Hydroxyl radical generation in peroxymonocarbonate/Co2+ systems: kinetic and mechanistic insights.
Thi Tinh Vu, Ngoc Duy Vu, Thi Bich Viet Nguyen
Abstract
Open AccessThis study investigates the generation of hydroxyl radicals (˙OH) in a peroxymonocarbonate (PMC)-based advanced oxidation process (AOP) catalyzed by Co2+. Steady-state ˙OH concentrations ([˙OH]ss) were quantified using terephthalic acid (TA) as a probe. The presence of PMC alone had negligible effect on ˙OH production, whereas Co2+ markedly enhanced radical formation.

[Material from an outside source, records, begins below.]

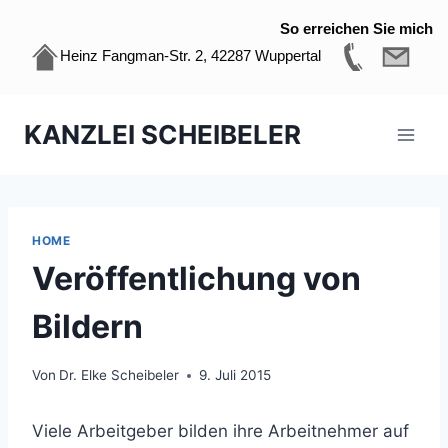
So erreichen Sie mich
Heinz Fangman-Str. 2, 42287 Wuppertal
Zum
KANZLEI SCHEIBELER
Inhalt
springen
HOME
Veröffentlichung von
Bildern
Von
Dr. Elke Scheibeler
9. Juli 2015
Viele Arbeitgeber bilden ihre Arbeitnehmer auf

Specifically, [˙OH]ss increased from 4.03 × 10-17 M in the H2O2-only system to 2.25 × 10-16 M in H2O2 + Co2+, and from 2.26 × 10-17 M in PMC-only to 3.38 × 10-16 M in PMC/Co2+. This enhancement is attributed to a Fenton-like mechanism involving Co2+. Kinetic analysis revealed first-order dependence on TA concentration (R 2 ≈ 0.99), Langmuir-type dependence on PMC concentration, and linear correlation with Co2+ concentration. Inorganic anions exhibited diverse roles, with Cl- enhancing ˙OH generation by ∼26%, whereas SO4 2- and HPO4 2- suppressed it by ∼35 and ∼25%, respectively. A kinetic model describing radical generation agreed well with experimental data, offering valuable mechanistic insights and highlighting practical applicability of PMC-based AOPs for controlled ˙OH generation.